The cryptocurrency market has been rocked by a sharp selloff following the recent implementation of U.S. President Donald Trump’s tariffs on Chinese goods. In the wake of these measures, Bitcoin saw a 4.1% drop, trading at $76,550, while Ethereum endured an even steeper fall, losing 8.3% and hitting its lowest price point since March 2023.
Bitcoin’s decline intensified late Tuesday, falling briefly below the $75,000 threshold just hours before the tariffs came into effect. This marks a notable 30% decrease from its January high of $109,000, which was reached just before Trump’s inauguration.
Ethereum, the second-largest cryptocurrency by market capitalization, has experienced an even more severe downturn. At $1,435.43, it now sits 70% below its all-time high of $4,891.70, which was achieved in November 2021.
The selloff has not been limited to the top two cryptocurrencies. Other major altcoins have also taken significant hits. Dogecoin dropped 16.3% in the last 24 hours, while Solana and Cardano saw weekly declines of 18% and 23.7%, respectively.
According to CoinGlass, a platform that tracks liquidation data, the total liquidations in the crypto market reached a staggering $411 million over the past 24 hours, signaling widespread distress among traders.
This sharp downturn in the cryptocurrency market reflects broader instability in global financial markets. Asian markets saw steep losses on Wednesday, with Japan’s Nikkei 225 falling 2.6% and Australia’s ASX 200 dropping 2%. Meanwhile, the U.S. stock market also continued its slide, with the S&P 500 dipping 1.5% on Tuesday, bringing its total losses since mid-February to nearly 20%, signaling the potential onset of a bear market.
The turbulence in financial markets coincides with key movements in the bond market, where the 10-year Treasury yield surged between 4.2% and 4.4% late Tuesday, marking one of the fastest intraday increases since World War II. Additionally, the first Treasury auction of three-year notes since Trump’s controversial “Liberation Day” saw the weakest demand since late 2023.
Trump’s Tariff Escalation and Global Reaction
The intensification of the U.S.-China trade war came with the announcement of a 104% tariff on Chinese imports, following China’s failure to meet a deadline to lift its retaliatory tariffs. Press Secretary Karoline Leavitt confirmed that these new tariffs would take effect on April 9. Leavitt also reiterated President Trump’s stance, emphasizing, “The president, when America is punched, he punches back harder.”
Trump had previously declared April 4 as “Liberation Day” in a move to escalate his trade policies, announcing a new list of tariffs that was met with mixed reactions globally. While some nations sought to negotiate better trade terms, China responded with its own countermeasures, imposing a 34% reciprocal tariff on U.S. imports.

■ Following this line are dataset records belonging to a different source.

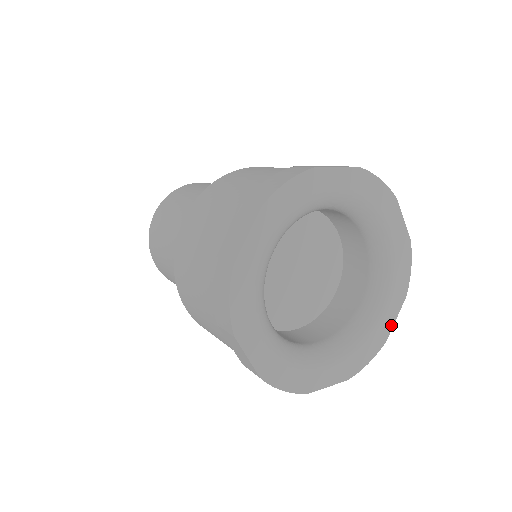
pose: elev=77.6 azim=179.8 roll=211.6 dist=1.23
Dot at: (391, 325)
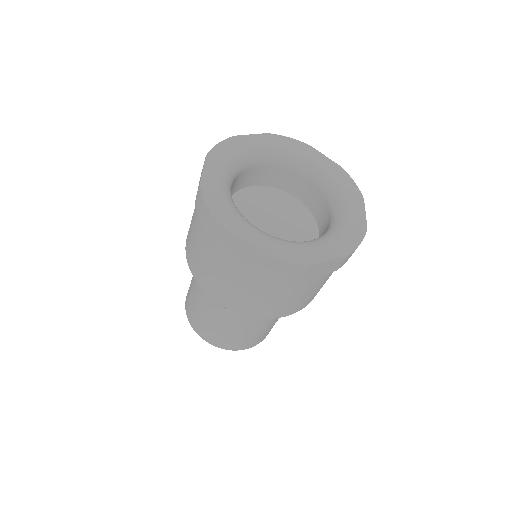
Dot at: (363, 217)
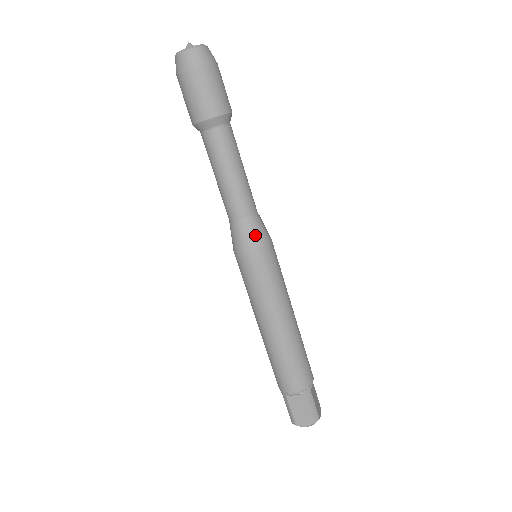
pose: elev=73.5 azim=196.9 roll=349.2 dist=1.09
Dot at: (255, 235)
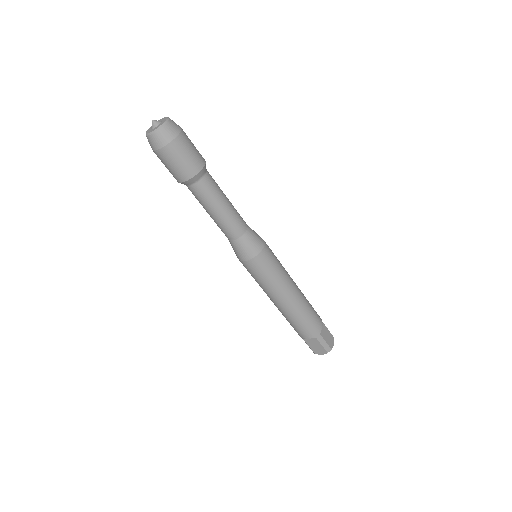
Dot at: (248, 249)
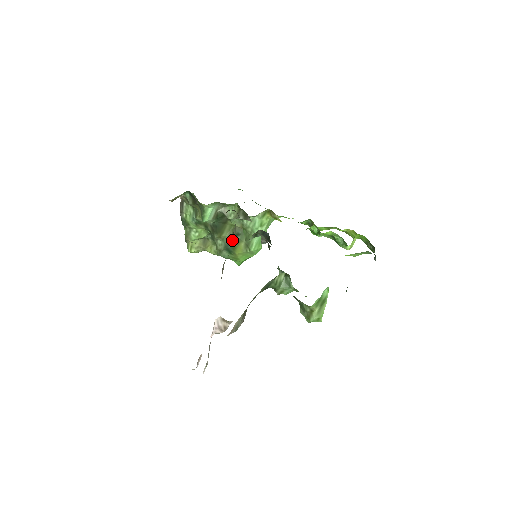
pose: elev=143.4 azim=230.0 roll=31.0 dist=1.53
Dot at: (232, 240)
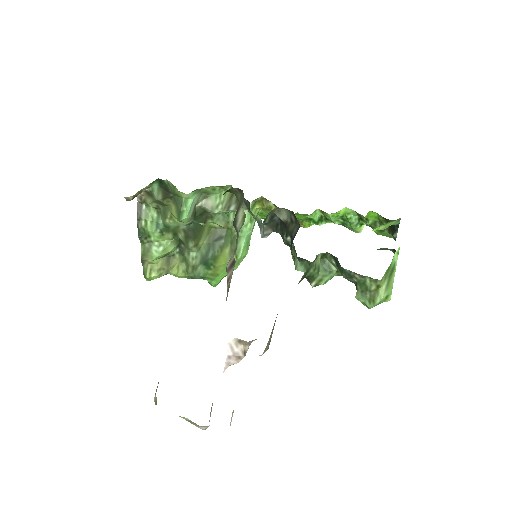
Dot at: (213, 247)
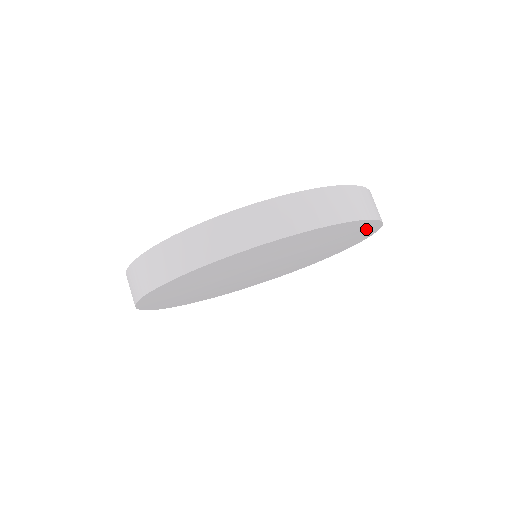
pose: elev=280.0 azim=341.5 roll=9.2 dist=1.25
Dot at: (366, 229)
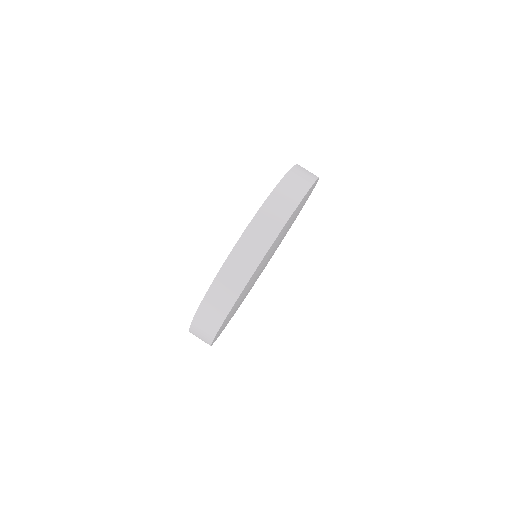
Dot at: occluded
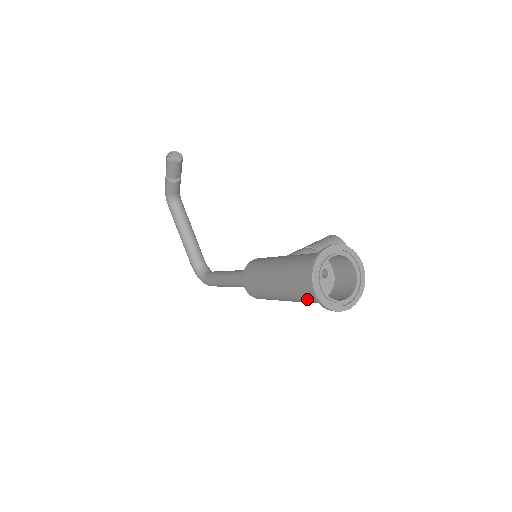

In a strongly worded statement, China vowed to “fight to the end,” accusing the U.S. of engaging in economic “blackmail.”
The Trump administration has defended these measures, accusing China of using unfair trade practices and non-market policies to dominate key manufacturing industries and decimate U.S. industries.
The ripple effects of these trade tensions are being felt across global markets, as the latest tariffs and escalating trade war continue to create uncertainty, both in traditional financial markets and in the volatile cryptocurrency space.